Would you please give the entries again word for word, with no images in your copy?

□ □ □ □ □

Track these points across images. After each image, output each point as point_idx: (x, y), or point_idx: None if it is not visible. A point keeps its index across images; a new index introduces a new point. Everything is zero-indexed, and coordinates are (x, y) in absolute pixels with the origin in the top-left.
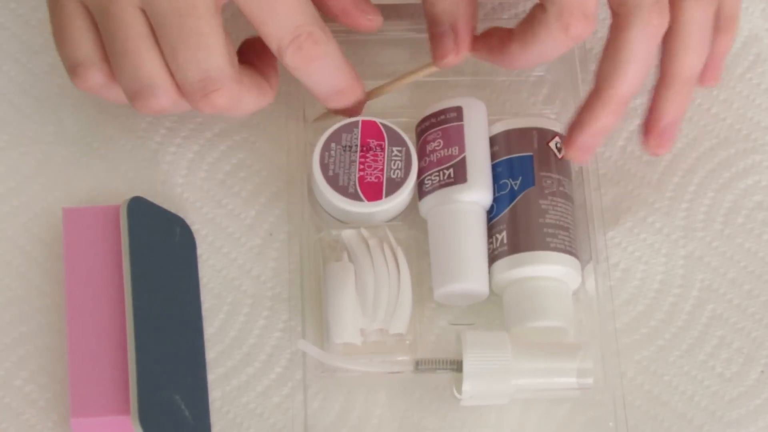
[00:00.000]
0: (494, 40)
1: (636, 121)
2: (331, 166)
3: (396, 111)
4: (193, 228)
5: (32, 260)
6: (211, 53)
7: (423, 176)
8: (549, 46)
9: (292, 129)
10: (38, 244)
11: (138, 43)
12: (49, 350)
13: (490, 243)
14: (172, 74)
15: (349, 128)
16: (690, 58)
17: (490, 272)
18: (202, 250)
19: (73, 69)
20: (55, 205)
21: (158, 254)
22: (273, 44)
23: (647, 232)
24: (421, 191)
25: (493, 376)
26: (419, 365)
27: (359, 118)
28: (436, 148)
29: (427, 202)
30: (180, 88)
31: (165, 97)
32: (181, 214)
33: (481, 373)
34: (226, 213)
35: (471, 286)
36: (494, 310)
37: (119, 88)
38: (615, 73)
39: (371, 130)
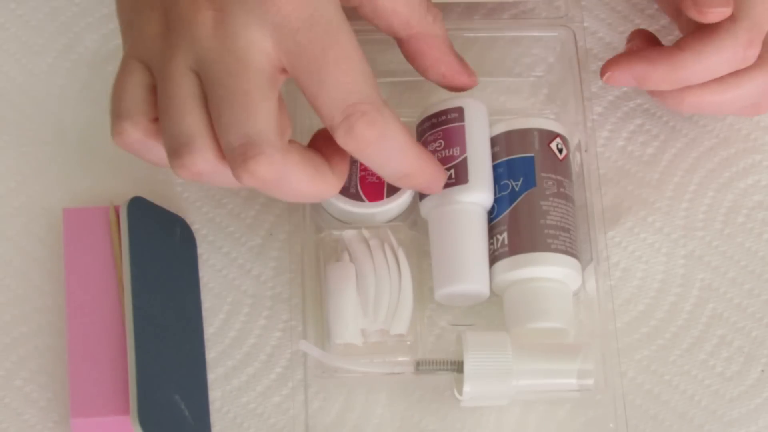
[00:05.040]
0: (651, 53)
1: (636, 121)
2: None
3: (397, 111)
4: (193, 228)
5: (32, 260)
6: (255, 116)
7: None
8: (724, 59)
9: (293, 128)
10: (38, 244)
11: (184, 100)
12: (49, 350)
13: (490, 244)
14: (215, 137)
15: None
16: None
17: (490, 273)
18: (202, 250)
19: (112, 122)
20: (55, 205)
21: (158, 254)
22: (325, 122)
23: (647, 232)
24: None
25: (493, 377)
26: (420, 366)
27: None
28: (437, 148)
29: (428, 203)
30: (222, 152)
31: (202, 157)
32: (181, 214)
33: (481, 374)
34: (226, 212)
35: (472, 287)
36: (494, 310)
37: (158, 148)
38: None
39: None
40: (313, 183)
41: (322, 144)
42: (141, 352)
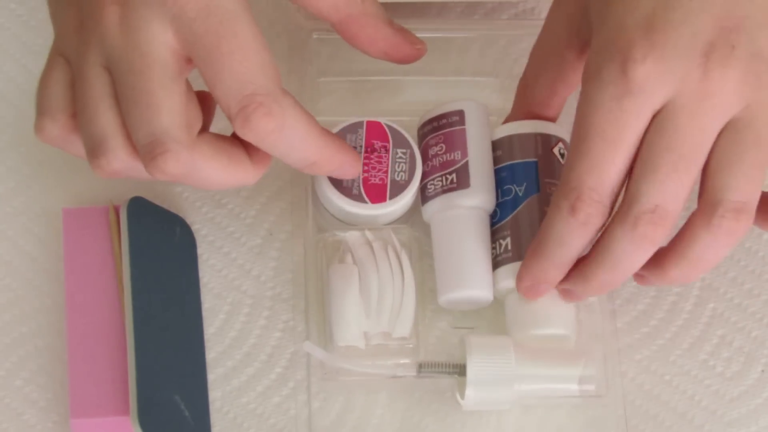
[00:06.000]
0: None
1: None
2: None
3: (398, 110)
4: (193, 228)
5: (32, 260)
6: (159, 114)
7: (426, 181)
8: (563, 236)
9: None
10: (38, 244)
11: (97, 100)
12: (49, 350)
13: (493, 248)
14: (128, 135)
15: (353, 129)
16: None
17: (493, 278)
18: (202, 250)
19: (35, 118)
20: (55, 205)
21: (158, 254)
22: (224, 112)
23: None
24: (423, 196)
25: (496, 381)
26: (422, 368)
27: (364, 119)
28: (438, 152)
29: (430, 207)
30: (136, 149)
31: (116, 157)
32: (181, 214)
33: (484, 378)
34: (226, 212)
35: (476, 293)
36: (497, 313)
37: (80, 142)
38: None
39: (376, 131)
40: (228, 173)
41: None
42: (141, 352)
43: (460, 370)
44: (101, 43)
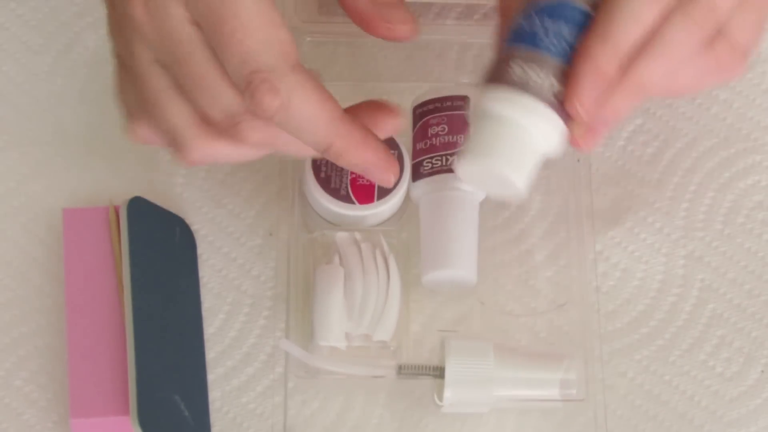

□ □ □ □ □

WRITTEN ANSWER:
Track these points across images. After each image, output each point as point_idx: (x, y), or point_idx: None if it is not visible. A point keeps its index across images; a new index introduces a new point. Everything is zero-indexed, and coordinates are (x, y) in absolute pixels with the origin in the top-left.
[00:00.000]
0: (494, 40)
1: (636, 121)
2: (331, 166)
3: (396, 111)
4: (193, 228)
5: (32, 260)
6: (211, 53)
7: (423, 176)
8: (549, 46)
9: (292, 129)
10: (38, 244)
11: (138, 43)
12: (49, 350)
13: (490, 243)
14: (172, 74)
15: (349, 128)
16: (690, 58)
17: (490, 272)
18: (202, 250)
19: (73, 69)
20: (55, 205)
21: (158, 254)
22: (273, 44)
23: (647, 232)
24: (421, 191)
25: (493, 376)
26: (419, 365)
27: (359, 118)
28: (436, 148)
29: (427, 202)
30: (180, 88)
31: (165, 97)
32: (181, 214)
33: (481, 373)
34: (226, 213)
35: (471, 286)
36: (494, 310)
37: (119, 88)
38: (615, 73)
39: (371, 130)
[00:05.040]
0: (651, 53)
1: (636, 121)
2: None
3: (397, 111)
4: (193, 228)
5: (32, 260)
6: (255, 116)
7: None
8: (724, 59)
9: (293, 128)
10: (38, 244)
11: (184, 100)
12: (49, 350)
13: (490, 244)
14: (215, 137)
15: None
16: None
17: (490, 273)
18: (202, 250)
19: (112, 122)
20: (55, 205)
21: (158, 254)
22: (325, 122)
23: (647, 232)
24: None
25: (493, 377)
26: (420, 366)
27: None
28: (437, 148)
29: (428, 203)
30: (222, 152)
31: (202, 157)
32: (181, 214)
33: (481, 374)
34: (226, 212)
35: (472, 287)
36: (494, 310)
37: (158, 148)
38: None
39: None
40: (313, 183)
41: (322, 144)
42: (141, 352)
[00:06.000]
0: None
1: None
2: None
3: (398, 110)
4: (193, 228)
5: (32, 260)
6: (159, 114)
7: (426, 181)
8: (563, 236)
9: None
10: (38, 244)
11: (97, 100)
12: (49, 350)
13: (493, 248)
14: (128, 135)
15: (353, 129)
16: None
17: (493, 278)
18: (202, 250)
19: (35, 118)
20: (55, 205)
21: (158, 254)
22: (224, 112)
23: None
24: (423, 196)
25: (496, 381)
26: (422, 368)
27: (364, 119)
28: (438, 152)
29: (430, 207)
30: (136, 149)
31: (116, 157)
32: (181, 214)
33: (484, 378)
34: (226, 212)
35: (476, 293)
36: (497, 313)
37: (80, 142)
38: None
39: (376, 131)
40: (228, 173)
41: None
42: (141, 352)
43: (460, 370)
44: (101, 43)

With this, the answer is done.